A burning cross on the southern border


On Feb. 24, 1956, following the Supreme Court’s landmark Brown v. Board of Education decision, Virginia Democratic Senator Harry Byrd declared his intention to spearhead a political strategy of “Massive Resistance.” A scheme designed to stop school integration in his home state, Byrd’s resistance to desegregation was not a unique position for White lawmakers throughout the United States. But the success of his particular program has affirmed his notoriety in the annals of civil rights history.

Through a coordinated effort of political obstruction in the Virginia Statehouse, Byrd and his compatriots succeeded in starving integrating school districts of state funds and bringing about outright closings for integrated schools while publicly exhorting White Virginians to join him.

Their efforts, and the ensuing lawsuits, yielded a de facto shutdown of regular public schooling in Virginia for a period of nearly five years — not to mention a swell of activity by the Ku Klux Klan meant to terrorize the courageous Black Virginians who dared to demand the education that was their right.

Mobilizing an imagined ideal of American society founded on Whiteness, Byrd, his allies in the Virginia statehouse and his ardent White supporters declared war on an expansive vision of American life that dared to look beyond narrow categories of belonging. Not simply a cynical political ploy confined to budget battles in the statehouse, Byrd’s approach tapped into the political imagination of integration opponents through a resounding war cry. 

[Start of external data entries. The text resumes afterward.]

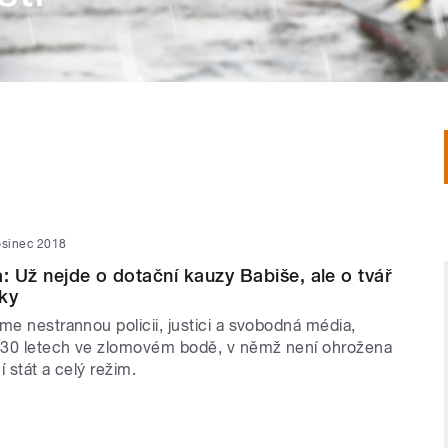
osinec 2018
a: Už nejde o dotační kauzy Babiše, ale o tvář
ky
me nestrannou policii, justici a svobodná média,
 30 letech ve zlomovém bodě, v němž není ohrožena
ní stát a celý režim.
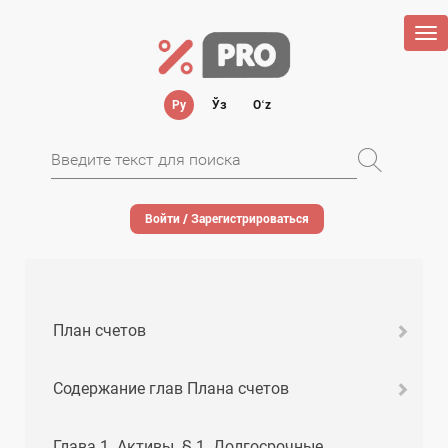
Tog
nav
Ру
Ўз
Oʻz
Войти / Зарегистрироваться
План счетов
Содержание глав Плана счетов
Глава 1. Активы. § 1. Долгосрочные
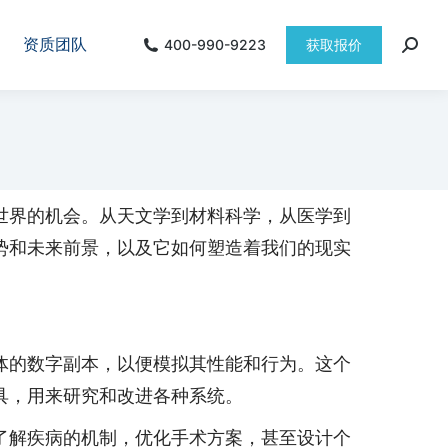
资质团队
400-990-9223
获取报价
世界的机会。从天文学到材料科学，从医学到
势和未来前景，以及它如何塑造着我们的现实
体的数字副本，以便模拟其性能和行为。这个
具，用来研究和改进各种系统。
了解疾病的机制，优化手术方案，甚至设计个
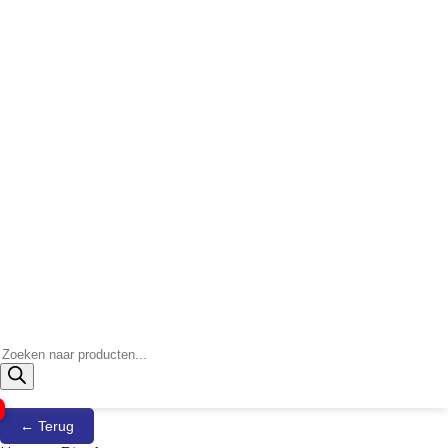
Producten
zoeken
← Terug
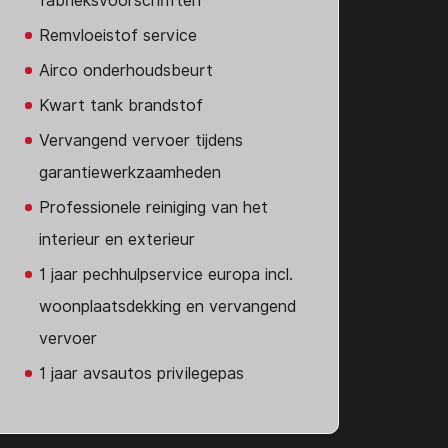
fabrieksvoorschriften
Remvloeistof service
Airco onderhoudsbeurt
Kwart tank brandstof
Vervangend vervoer tijdens
garantiewerkzaamheden
Professionele reiniging van het
interieur en exterieur
1 jaar pechhulpservice europa incl.
woonplaatsdekking en vervangend
vervoer
1 jaar avsautos privilegepas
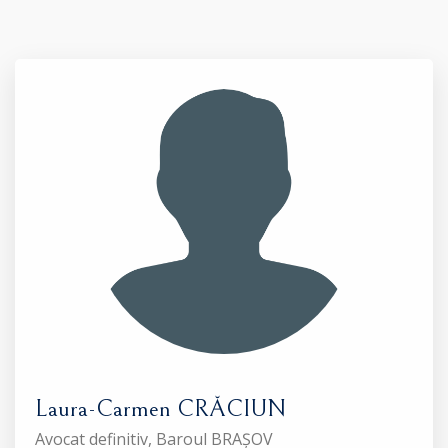
Laura-Carmen CRĂCIUN
Avocat definitiv, Baroul BRAȘOV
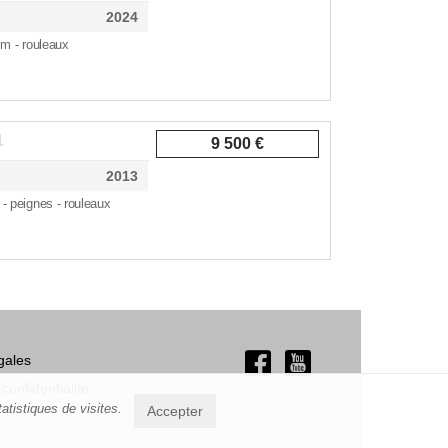
2024
 m - rouleaux
1
9 500 €
2013
 - peignes - rouleaux
gales
 confidentialité
atistiques de visites.
Accepter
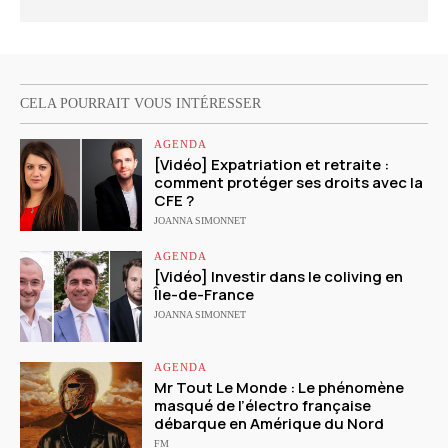
CELA POURRAIT VOUS INTÉRESSER
AGENDA
[Vidéo] Expatriation et retraite :
comment protéger ses droits avec la
CFE ?
JOANNA SIMONNET
AGENDA
[Vidéo] Investir dans le coliving en
Île-de-France
JOANNA SIMONNET
AGENDA
Mr Tout Le Monde : Le phénomène
masqué de l’électro française
débarque en Amérique du Nord
FM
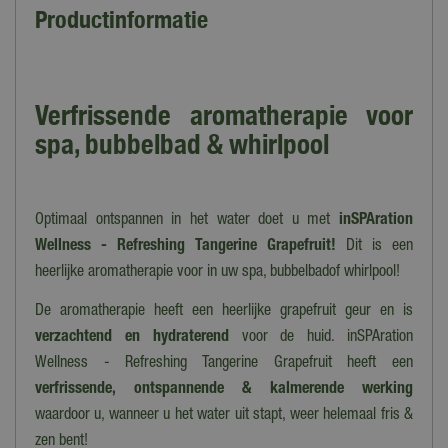
Productinformatie
Verfrissende aromatherapie voor
spa, bubbelbad & whirlpool
Optimaal ontspannen in het water doet u met
inSPAration
Wellness - Refreshing Tangerine Grapefruit!
Dit is een
heerlijke aromatherapie voor in uw spa, bubbelbadof whirlpool!
De aromatherapie heeft een heerlijke grapefruit geur en is
verzachtend en hydraterend
voor de huid. inSPAration
Wellness - Refreshing Tangerine Grapefruit heeft een
verfrissende,
ontspannende & kalmerende werking
waardoor u, wanneer u het water uit stapt, weer helemaal fris &
zen bent!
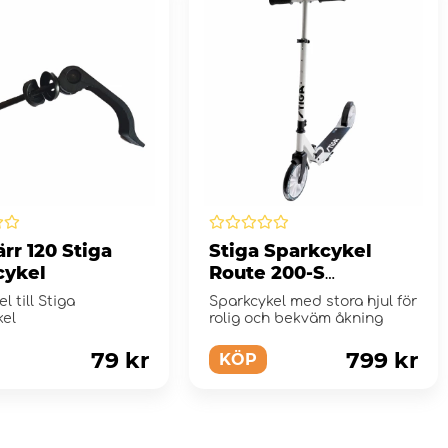
rr 120 Stiga
Stiga Sparkcykel
cykel
Route 200-S
White/Blue
l till Stiga
Sparkcykel med stora hjul för
kel
rolig och bekväm åkning
79 kr
799 kr
KÖP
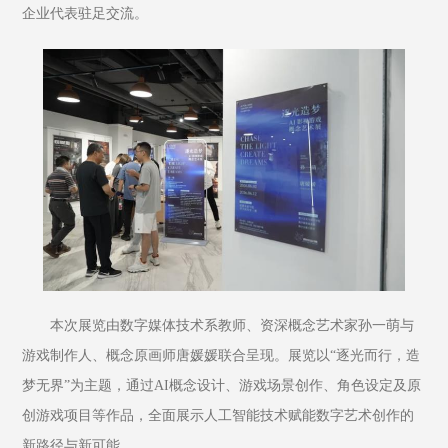
企业代表驻足交流。
本次展览由数字媒体技术系教师、资深概念艺术家孙一萌与
游戏制作人、概念原画师唐媛媛联合呈现。展览以“逐光而行，造
梦无界”为主题，通过AI概念设计、游戏场景创作、角色设定及原
创游戏项目等作品，全面展示人工智能技术赋能数字艺术创作的
新路径与新可能。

Which brings us to the present day. Our latest government shutdown, the third of 2018, began on Dec. 22 and is now the longest in United States history. This most recent budget battle fundamentally breaks down along the lines of funding for a wall on the United States’ southern border with  Mexico — a marquee part of President Trump’s 2016 election messaging and, in the intervening years, his most enduring policy agenda item.

Throughout the holidays, I heard many of my liberal-leaning family members snidely remark that building a 10-foot wall would simply result in a spike of 11-foot ladder sales or furthermore that those wishing to enter the United States could simply tunnel under a constructed barrier. Such a line of argument dangerously oversimplifies the underpinnings of a proposed wall — and not just because data from the Office of Immigration Statistics indicates that illegal border crossings into the U.S. are down by 90 percent since 2000. Meanwhile, the vast majority of those living without documentation in the United States initially entered the country with a legal visa. 

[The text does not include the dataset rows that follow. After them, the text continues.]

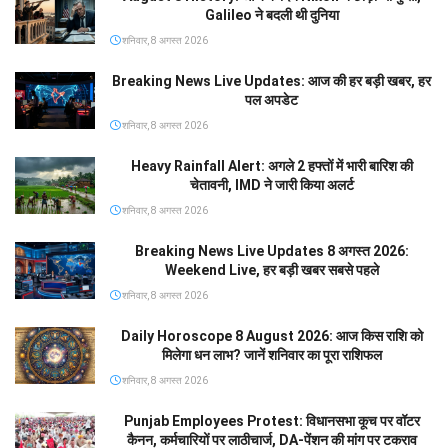
Galileo ने बदली थी दुनिया
शनिवार, 8 अगस्त 2026
Breaking News Live Updates: आज की हर बड़ी खबर, हर
पल अपडेट
शनिवार, 8 अगस्त 2026
Heavy Rainfall Alert: अगले 2 हफ्तों में भारी बारिश की
चेतावनी, IMD ने जारी किया अलर्ट
शनिवार, 8 अगस्त 2026
Breaking News Live Updates 8 अगस्त 2026:
Weekend Live, हर बड़ी खबर सबसे पहले
शनिवार, 8 अगस्त 2026
Daily Horoscope 8 August 2026: आज किस राशि को
मिलेगा धन लाभ? जानें शनिवार का पूरा राशिफल
शनिवार, 8 अगस्त 2026
Punjab Employees Protest: विधानसभा कूच पर वॉटर
कैनन, कर्मचारियों पर लाठीचार्ज, DA-पेंशन की मांग पर टकराव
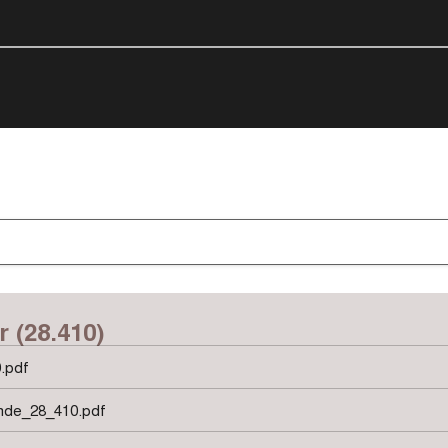
r (28.410)
.pdf
nde_28_410.pdf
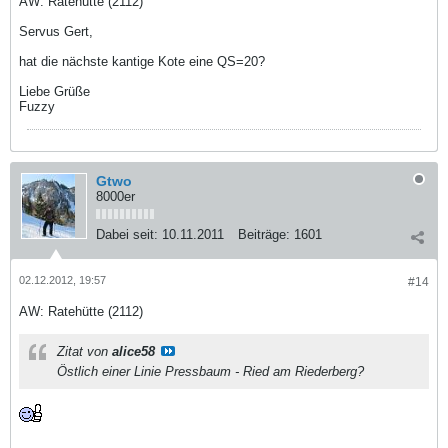
AW: Ratehütte (2112)
Servus Gert,
hat die nächste kantige Kote eine QS=20?
Liebe Grüße
Fuzzy
Gtwo
8000er
Dabei seit:
10.11.2011
Beiträge:
1601
02.12.2012, 19:57
#14
AW: Ratehütte (2112)
Zitat von
alice58
Östlich einer Linie Pressbaum - Ried am Riederberg?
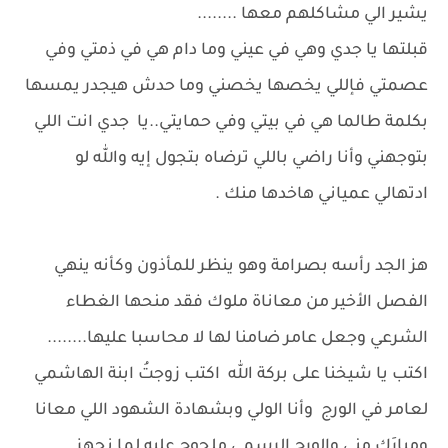
يشير الي مشاكلهم معها ........
قبلتها يا جدي وهي في عيني وما دام هي في ذمتي وفي
عصمتي فإللي يخصها يخصني وما حدش هيجدر يمسها
بكلمة طالما هي في بيتي وفي حمايتي..يا جدي انت اللي
بتوجهني وأنا راضي باللي ترضاه بتجول إيه والله لو
ادتهالي عمياني هاخدها منك .
هز الجد رأسه بصرامة وهو ينظر للمأذون وكأنه ينهي
الفصل الأخير من معاناة ملوك فقد منحها الغطاء
الشرعي وجعل عامر ضامنا لها لا محاسبا عليها........
اكتب يا شيخنا على بركة الله اكتب زوجتُ ابنة الهاشمي
لعامر في الورج وأنا الولي وبشهادة الشهود اللي معانا
ومبارَك مني والورج الرسمي ملحوج عليه لما نجهز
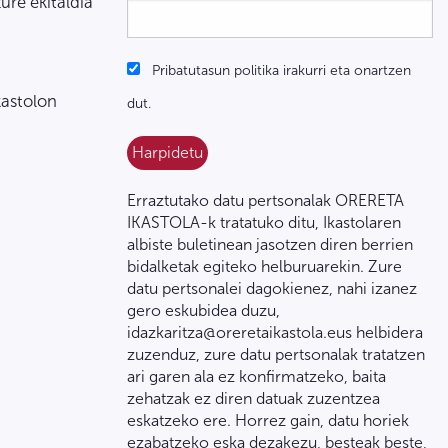
zure ekitaldia
Pribatutasun politika irakurri eta onartzen
kastolon
dut.
Erraztutako datu pertsonalak ORERETA
IKASTOLA-k tratatuko ditu, Ikastolaren
albiste buletinean jasotzen diren berrien
bidalketak egiteko helburuarekin. Zure
datu pertsonalei dagokienez, nahi izanez
gero eskubidea duzu,
idazkaritza@oreretaikastola.eus helbidera
zuzenduz, zure datu pertsonalak tratatzen
ari garen ala ez konfirmatzeko, baita
zehatzak ez diren datuak zuzentzea
eskatzeko ere. Horrez gain, datu horiek
ezabatzeko eska dezakezu, besteak beste,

President Trump and those most fervently in support of a border wall aren’t stupid. They understand the physical limitations of a wall or barrier or fence — humans have been finding ways around fortifications since they first emerged 6,500 years ago.

“Build the wall” is not about data-driven policies, immigration reform or an actual solution to the physics of undocumented migration. In our hearts and our minds the wall is a symbol, a compelling image which conveys a simple message: If you are not White, you are not welcome here. And not only are you unwelcome, but you are an enemy, the expanse of your foreign territory crudely demarcated by a barricade — an implement of war.

Our national discourse about immigration skewed along such lines cannot be about ladders or tunnels, the reality-ladden trappings of policy implementation. Like the burning crosses that scarred the front lawns and churches of Virginia during Massive Resistance, and continue to this day, a southern border wall is about a declaration of war upon those who do not fit an imagined narrative of “American-ness,” Whiteness.

To ground an understanding of the wall (or fence or any other form it might take) in the the world of reality sells short its true metaphysical significance, not of disputes surrounding border security or questions of human rights to migration, but as today’s Massive Resistance — a political manifestation of an imagined America.


Ryan Kambich is a first-year Private Interest and the Public Good masters student. He is the Opinions & Editorials Editor for the Newswire from Deerfield, Ill.